Content starts

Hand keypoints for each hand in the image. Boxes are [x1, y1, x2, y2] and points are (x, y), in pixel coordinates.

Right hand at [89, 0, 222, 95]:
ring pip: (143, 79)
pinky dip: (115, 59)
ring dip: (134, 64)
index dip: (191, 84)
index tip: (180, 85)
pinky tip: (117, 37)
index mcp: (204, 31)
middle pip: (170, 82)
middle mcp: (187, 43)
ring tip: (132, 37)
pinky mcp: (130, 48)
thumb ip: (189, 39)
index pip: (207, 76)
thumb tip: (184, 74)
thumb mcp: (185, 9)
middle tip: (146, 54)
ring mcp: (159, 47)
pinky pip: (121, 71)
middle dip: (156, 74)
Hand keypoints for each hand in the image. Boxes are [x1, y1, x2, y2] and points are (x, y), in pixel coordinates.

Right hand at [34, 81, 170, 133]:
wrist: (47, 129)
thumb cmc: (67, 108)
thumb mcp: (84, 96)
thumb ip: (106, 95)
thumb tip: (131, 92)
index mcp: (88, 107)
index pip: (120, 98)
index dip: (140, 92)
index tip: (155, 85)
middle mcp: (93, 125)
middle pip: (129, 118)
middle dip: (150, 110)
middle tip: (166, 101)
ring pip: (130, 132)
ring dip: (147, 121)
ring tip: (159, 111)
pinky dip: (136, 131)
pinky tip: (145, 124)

Content ends
Content starts

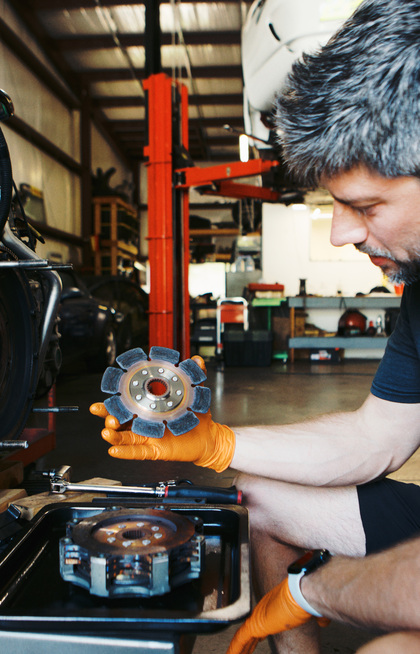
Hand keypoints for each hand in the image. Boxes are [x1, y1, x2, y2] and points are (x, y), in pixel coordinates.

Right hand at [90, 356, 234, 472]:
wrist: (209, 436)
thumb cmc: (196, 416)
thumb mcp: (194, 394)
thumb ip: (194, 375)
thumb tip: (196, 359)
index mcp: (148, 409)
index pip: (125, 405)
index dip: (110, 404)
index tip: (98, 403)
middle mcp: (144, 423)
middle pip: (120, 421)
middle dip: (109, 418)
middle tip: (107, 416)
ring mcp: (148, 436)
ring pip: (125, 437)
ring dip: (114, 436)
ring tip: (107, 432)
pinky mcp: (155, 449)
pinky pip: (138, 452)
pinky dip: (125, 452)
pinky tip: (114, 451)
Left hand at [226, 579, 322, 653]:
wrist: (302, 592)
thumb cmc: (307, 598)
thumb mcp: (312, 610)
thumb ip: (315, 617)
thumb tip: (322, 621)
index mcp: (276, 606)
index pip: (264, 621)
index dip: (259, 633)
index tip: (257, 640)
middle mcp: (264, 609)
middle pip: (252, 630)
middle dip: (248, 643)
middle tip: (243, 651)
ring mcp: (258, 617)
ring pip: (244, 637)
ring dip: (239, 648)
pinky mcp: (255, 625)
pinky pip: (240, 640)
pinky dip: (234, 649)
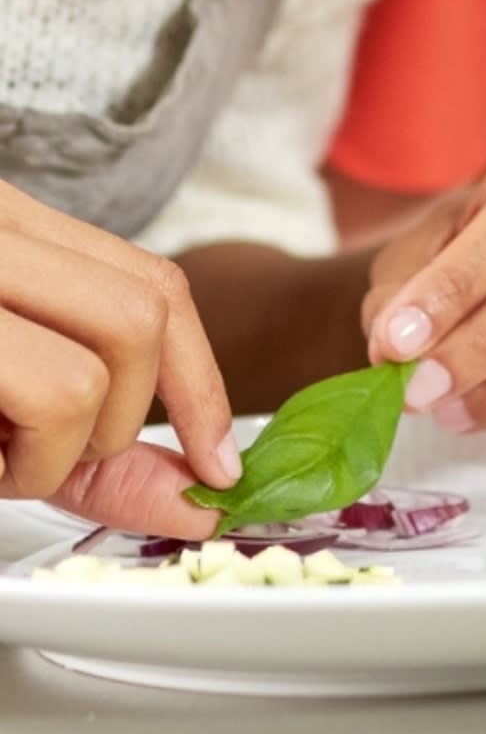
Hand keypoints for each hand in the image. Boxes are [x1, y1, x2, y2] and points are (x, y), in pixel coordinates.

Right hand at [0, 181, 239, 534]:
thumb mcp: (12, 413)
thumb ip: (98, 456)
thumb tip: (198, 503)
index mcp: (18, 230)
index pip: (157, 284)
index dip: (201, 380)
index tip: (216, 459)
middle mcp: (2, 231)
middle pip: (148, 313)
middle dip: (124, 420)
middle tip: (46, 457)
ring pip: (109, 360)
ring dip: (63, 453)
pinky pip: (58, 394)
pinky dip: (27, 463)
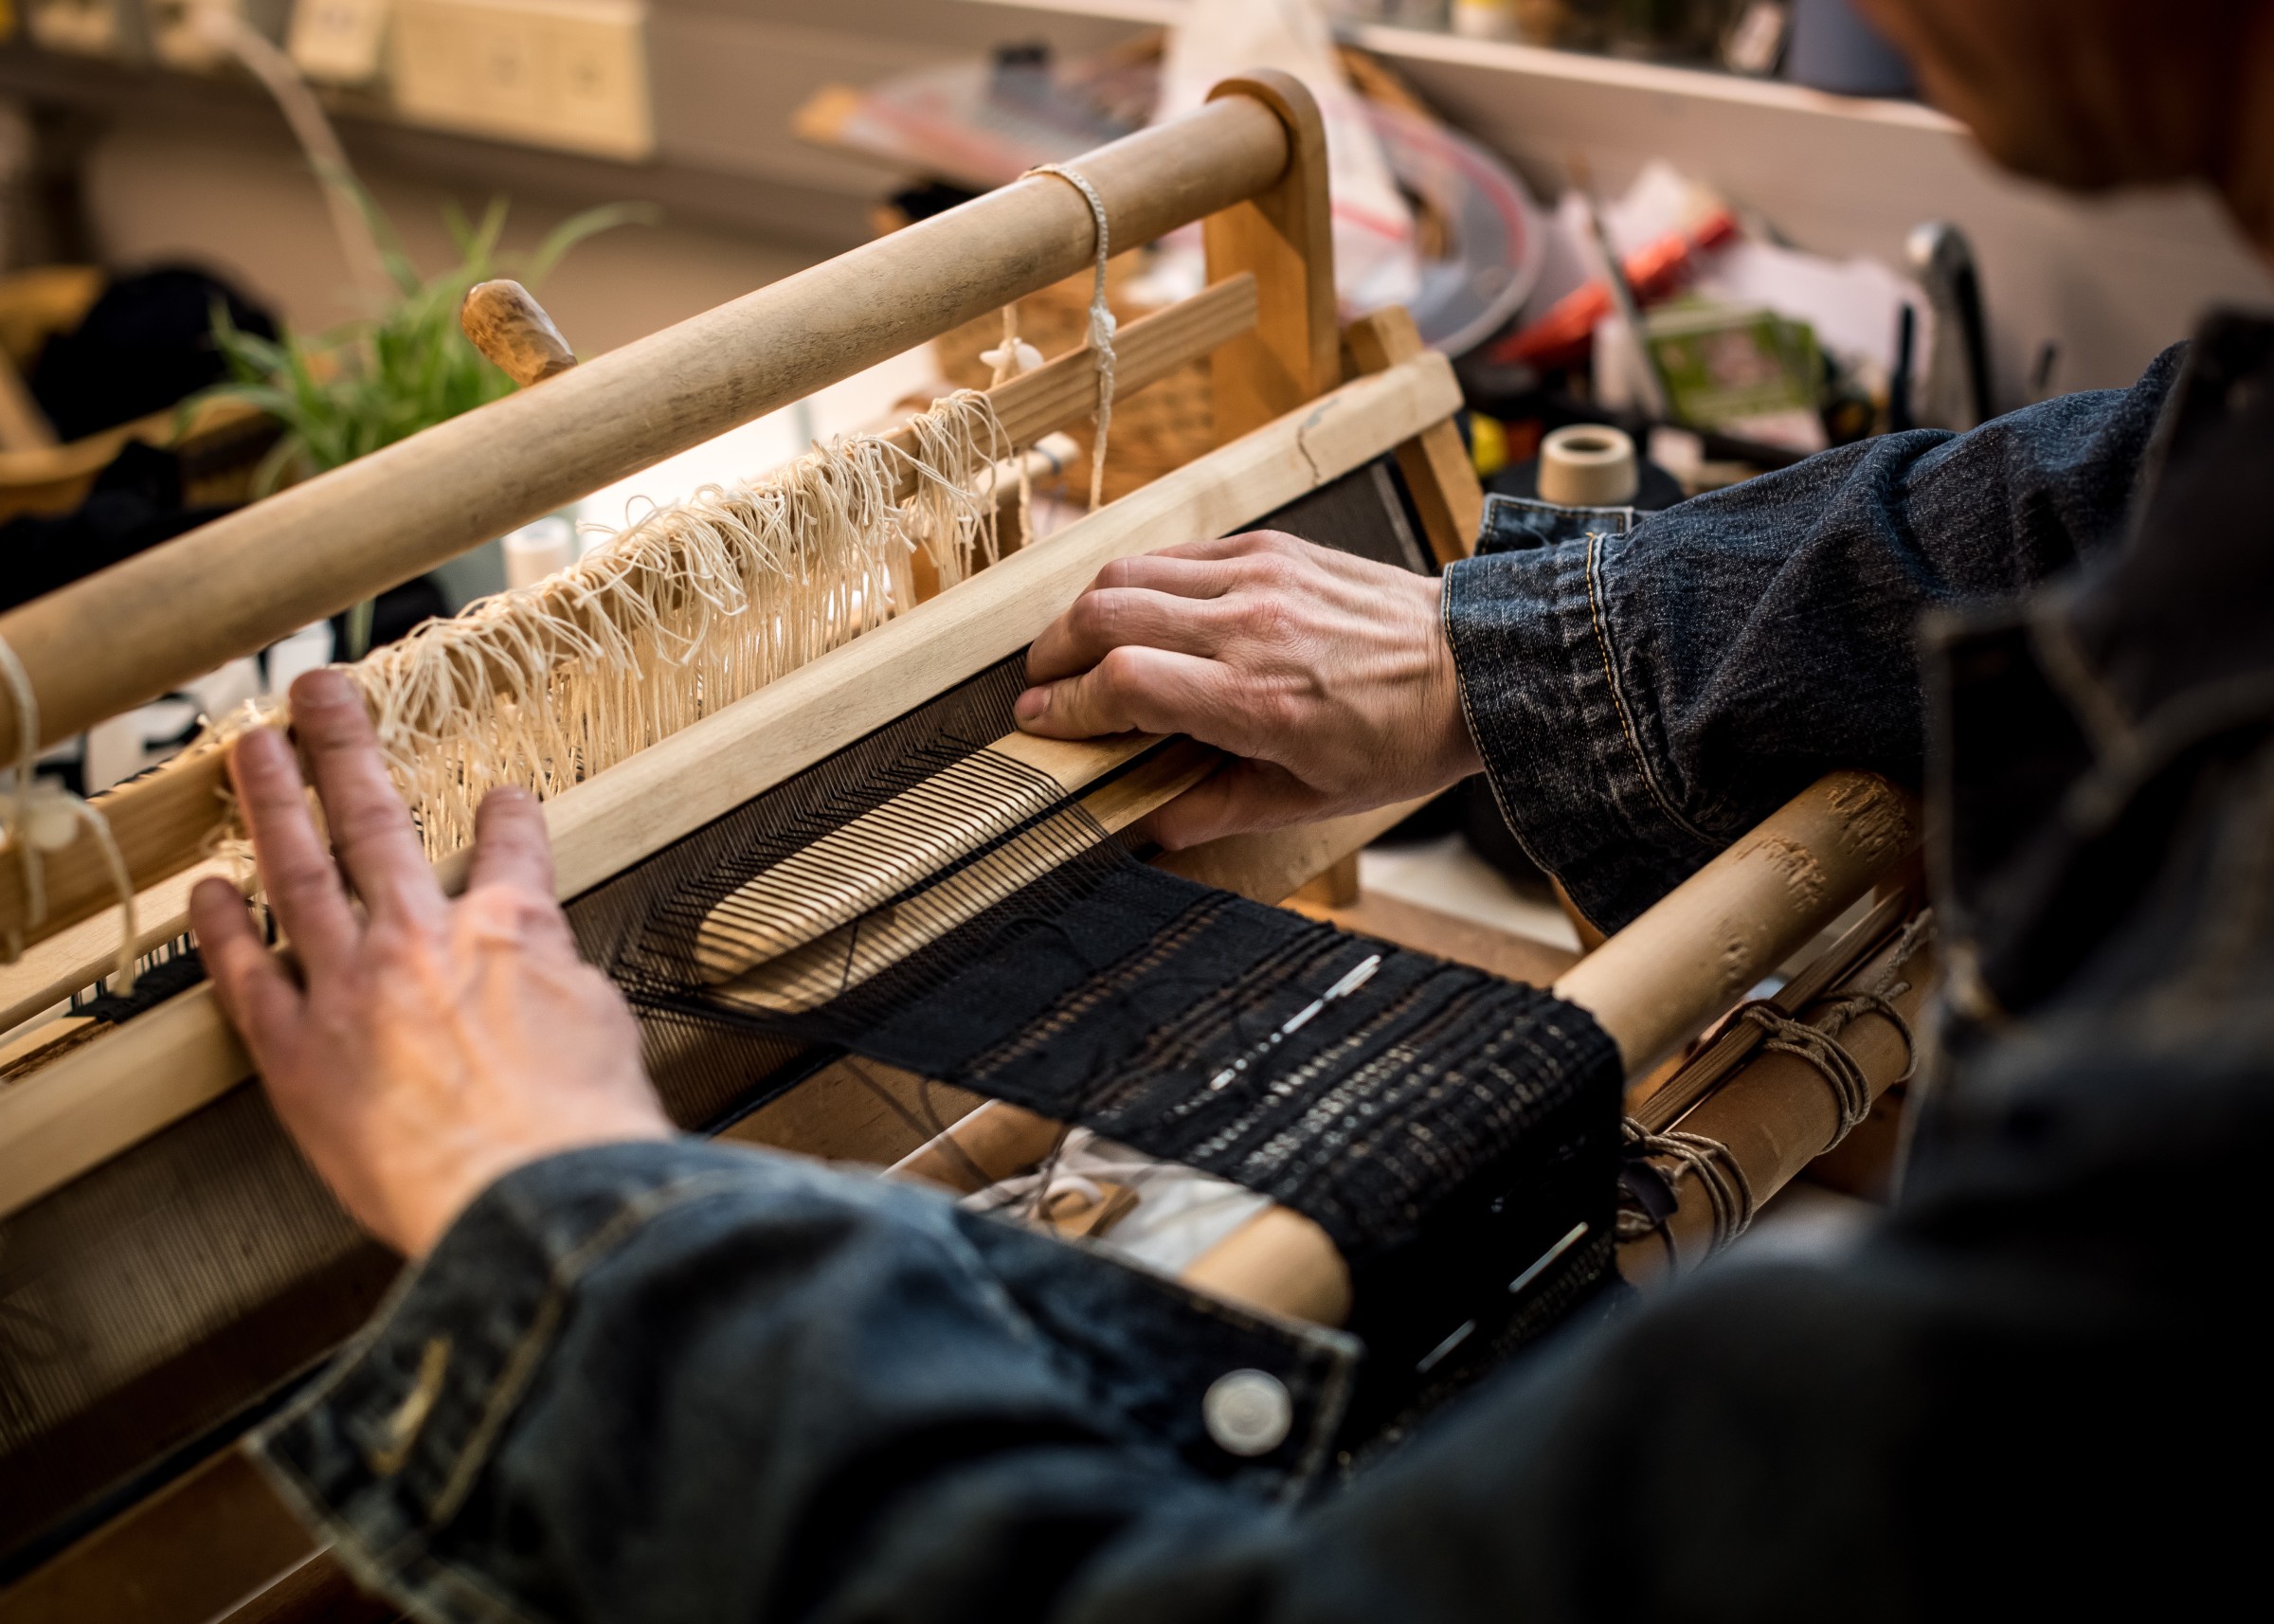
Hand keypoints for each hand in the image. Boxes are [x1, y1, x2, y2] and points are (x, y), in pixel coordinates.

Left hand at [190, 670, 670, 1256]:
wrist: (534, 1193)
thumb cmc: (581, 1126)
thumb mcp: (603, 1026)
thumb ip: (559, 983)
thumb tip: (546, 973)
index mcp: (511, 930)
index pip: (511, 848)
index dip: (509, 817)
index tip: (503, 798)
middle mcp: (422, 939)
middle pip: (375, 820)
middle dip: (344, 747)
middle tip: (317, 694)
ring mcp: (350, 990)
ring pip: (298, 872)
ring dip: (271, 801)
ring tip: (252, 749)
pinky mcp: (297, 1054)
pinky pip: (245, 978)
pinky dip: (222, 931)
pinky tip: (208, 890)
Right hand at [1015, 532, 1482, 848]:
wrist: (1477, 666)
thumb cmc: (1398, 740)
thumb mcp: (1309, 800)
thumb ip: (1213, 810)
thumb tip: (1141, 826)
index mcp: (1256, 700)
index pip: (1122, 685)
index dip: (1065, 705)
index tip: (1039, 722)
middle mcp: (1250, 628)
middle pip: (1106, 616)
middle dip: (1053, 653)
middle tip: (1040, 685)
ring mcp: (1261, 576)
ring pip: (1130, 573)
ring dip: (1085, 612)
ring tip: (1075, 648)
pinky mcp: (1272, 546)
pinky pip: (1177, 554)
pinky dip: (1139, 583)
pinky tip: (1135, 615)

Content ends

- **Exercise directions**:
Set down exactly the lines of the data above, beginning with the line that has "thumb cmc: (1398, 740)" and ending with the line that has "pinky tip: (1135, 615)", and no others.

- **Task output**:
thumb cmc: (1398, 740)
thumb mcp: (1309, 800)
thumb ip: (1213, 810)
thumb tip: (1141, 826)
index mcp: (1256, 700)
index pip: (1122, 685)
index dip: (1065, 705)
index tip: (1039, 722)
middle mcp: (1250, 628)
middle pip: (1106, 616)
middle dip: (1053, 653)
middle tip: (1040, 685)
ring mcp: (1261, 576)
ring pip: (1130, 573)
ring dip: (1085, 612)
ring tip: (1075, 648)
pinky mcp: (1272, 546)
pinky pip: (1177, 554)
pinky dip: (1139, 583)
pinky tip: (1135, 615)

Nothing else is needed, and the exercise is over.